The magic mirror of Titi Ugegbe’ the Isheagu-born witch doctor, could not tell lies. All they wanted to hear was a narrative on how she and her cohorts killed the boy with their evil powers”. The mob forced her to confess and admit guilt. As the advocate stated: “Isieke became a center of attraction. The crowd increased by the day as the news went around. She was brought out every morning to face daily tortures. I wondered if she slept there under the tree or if she was taken inside the house at night. She was wooed, jeered, and beaten by the youths until she started ‘confessing’. I heard she acknowledged being a witch. They also said she admitted to killing the boy. Me, I didn’t hear her speak, nor did I see her open her mouth. I only saw her mumbling with her closed lips like a praying Imam”.

The narrator recounted how this trial of Nwansude spiraled into torture and persecution of other suspected witches in the community: “She was beaten black and blue by the youths without any regard or respect for her age. They cared not one bit about her ailing health as they lashed out their anger at her. Strained and exhausted from the inflicted pains and endless wait for help, she struggled to stand up from the stool where she was seated. And as she managed to walk a few steps further, a sudden excitement stirred amidst the crowd. “She is taking us to the homes of her partners in crime”.They screamed”. The mob followed her and that was how other vulnerable women fell victim: “The crowd followed behind as she counted and threw her crooked steps ahead of her.

Instantly and unexpectedly, some youths among the crowd moved ahead, dashed into a house, and dragged a woman out. She didn’t point at the house, and neither did she mention any name. They only acted on a previous rumor and took advantage of her vulnerable condition. My people, that very day, I witnessed a vicious oppression of the defenseless, the poor, and the childless. With my naive mind, I began to view the aforementioned as the attributes of witchcraft. “Onyebulu ogbei, orbulu amosu” (If you become a poor person you become a witch). This narrator further stated: “It didn’t end that day, They went into other homes to fish out other women. Those who were lucky to have nephews and nieces who stood by their side were safe. Others whose relatives had already sold out were made to dance to the music. Daily, they were brought out to eat ignominy and excrete shame. Brutalized by their own kinsmen and family members without brotherly feelings and human sympathy. Indeed I saw the thickness of blood reduced below the opacity of water”. Nwansude tried seeking refuge at her maternal home.

But her relatives rejected her.
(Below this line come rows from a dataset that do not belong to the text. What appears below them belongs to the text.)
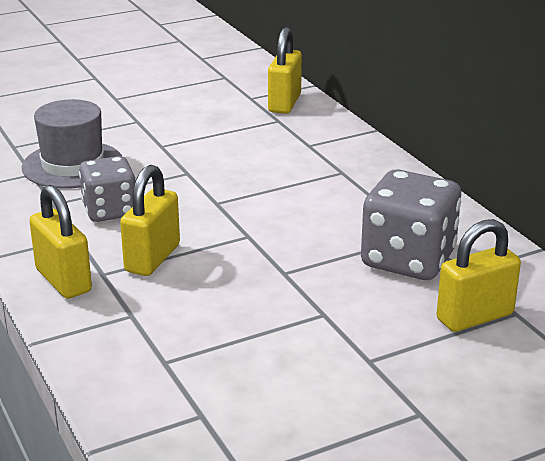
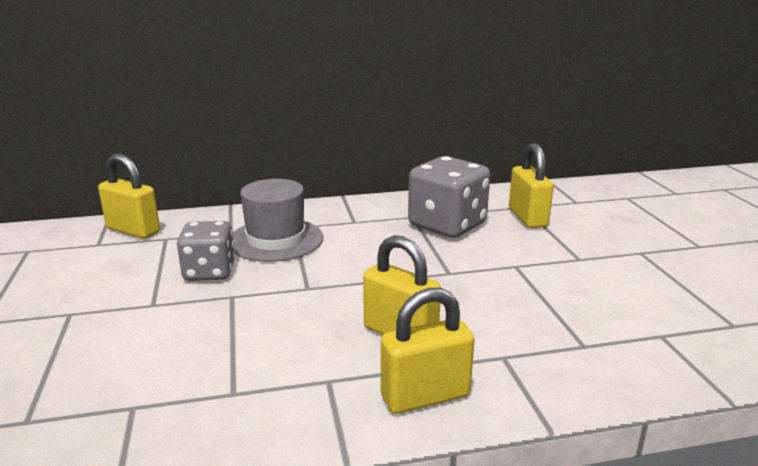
camera: 75 degrees left, 5 degrees down
grey hat [22,99,122,189] -> grey hat moved to [233,179,323,262]
grey dice [79,156,135,222] -> grey dice moved to [177,221,235,281]

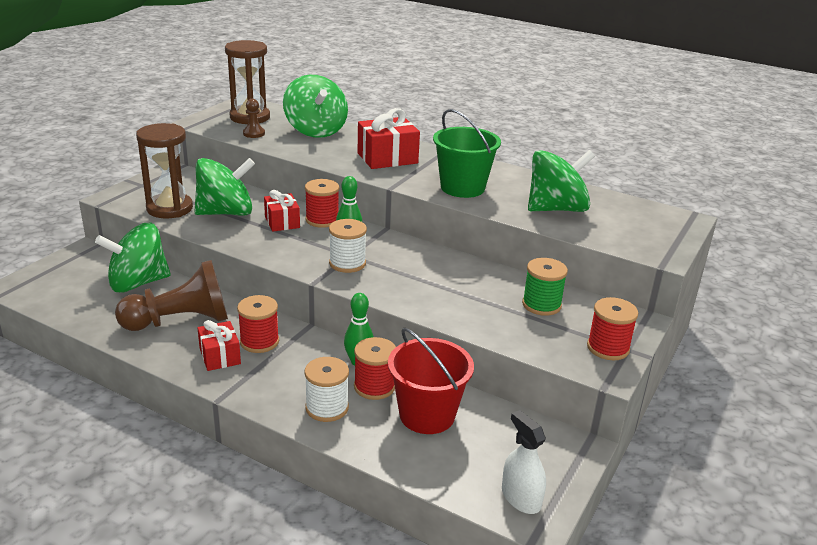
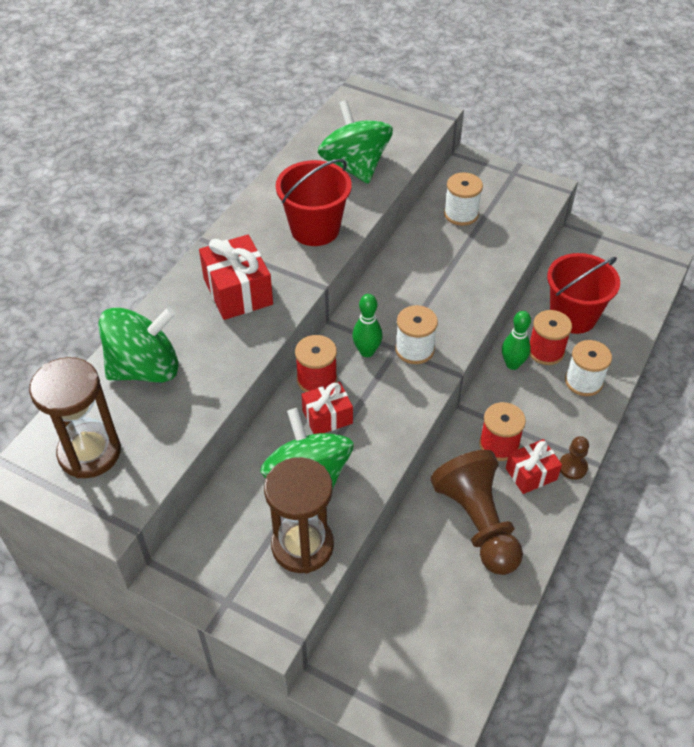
camera: 90 degrees left, 20 degrees up
green spinning top [95,223,171,293] -> none
brown pawn [243,99,265,138] -> brown pawn moved to [559,436,589,480]
green bucket [433,109,501,198] -> red bucket [276,159,352,246]
white spray bottle [502,410,546,514] -> none
green spool [522,258,568,316] -> white spool [444,172,483,226]
red spool [587,297,639,360] -> none

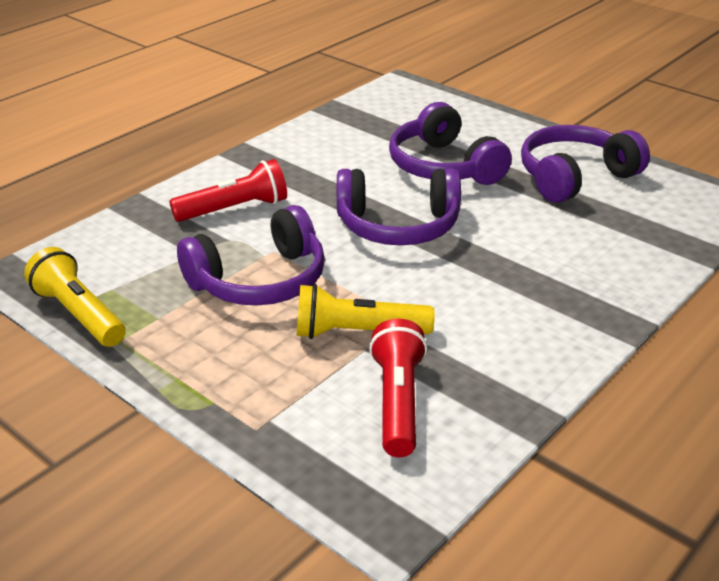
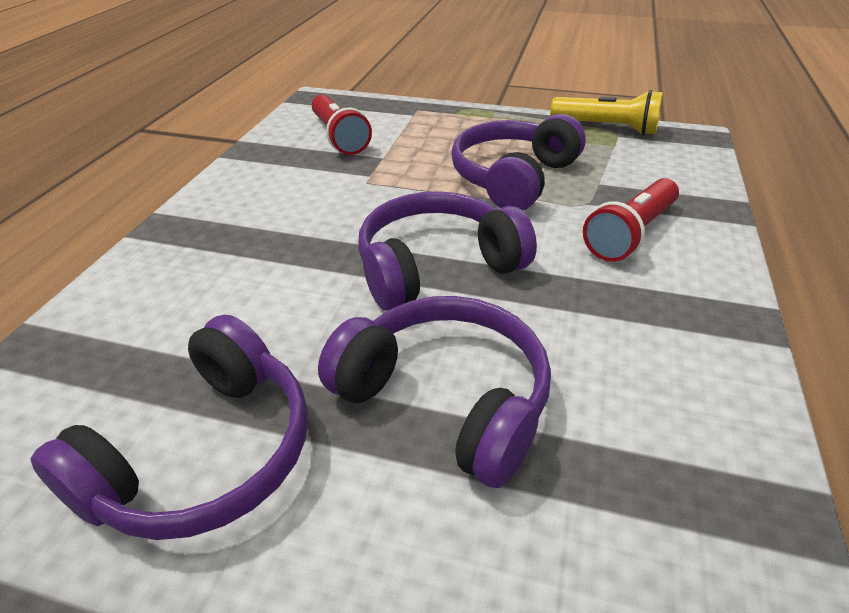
camera: 155 degrees right, 5 degrees up
yellow flashlight [297,284,435,339] -> none

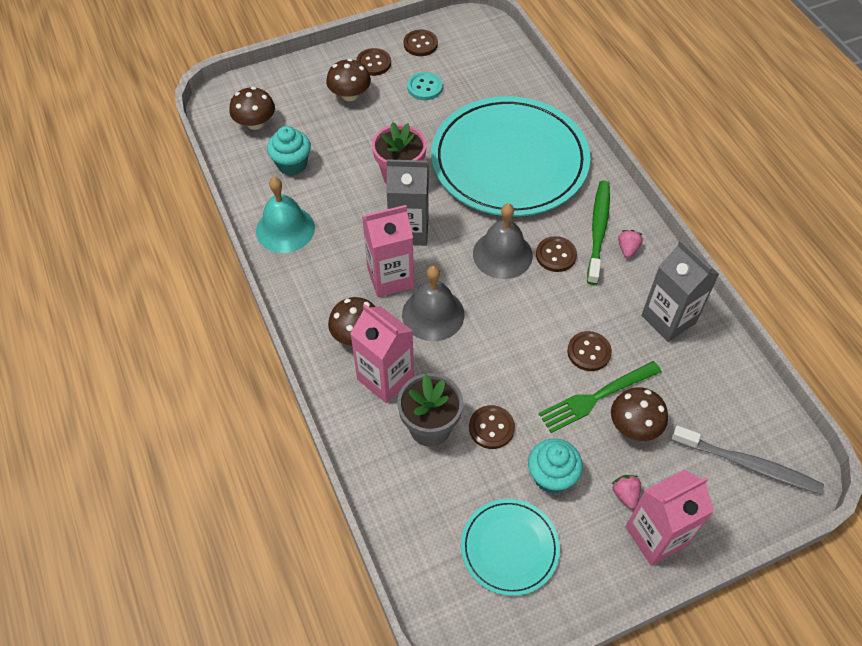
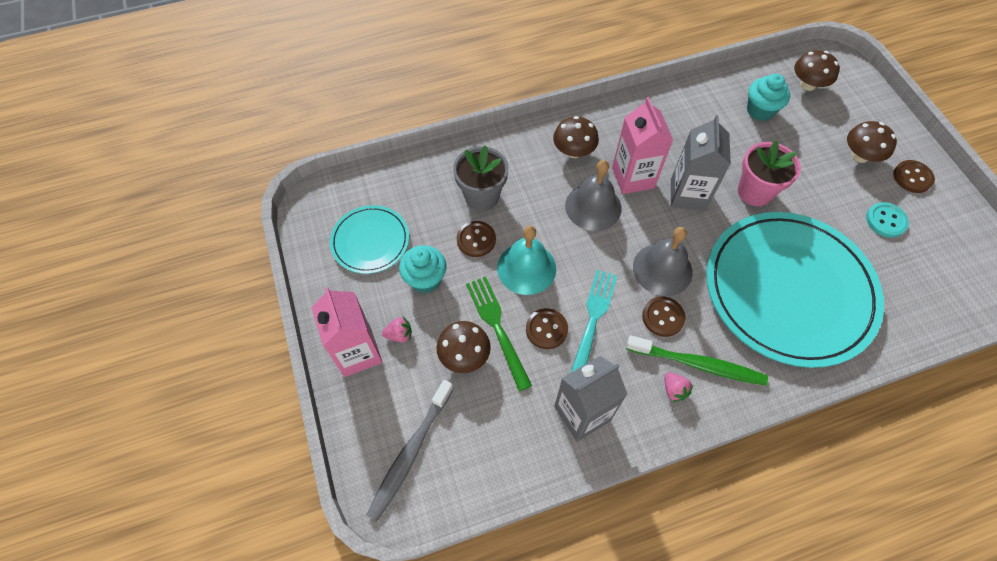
camera: 95 degrees right, 5 degrees up
turquoise bell [256,177,315,253] -> turquoise bell moved to [497,226,556,295]
pink carton [350,304,414,403] -> none
brown button [404,29,438,56] -> none
pink strawberry [618,230,643,258] -> pink strawberry turned 45 degrees clockwise [664,372,693,402]
none -> turquoise fork [571,270,618,372]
Fortunately, a local catholic priest intervened and provided her a shelter where she spent the rest of her life. As this advocate noted: “Misfortunes happen everywhere, but when it happened inside Isieke, it would be tagged the “handiwork’ of witches”. The AfAW urges Africans to take the opportunity of International women’s day to remember the likes of Mary, Jane, and Nwansude, and so many innocent women who have been attacked, tortured, lynched, or banished for witchcraft in different countries.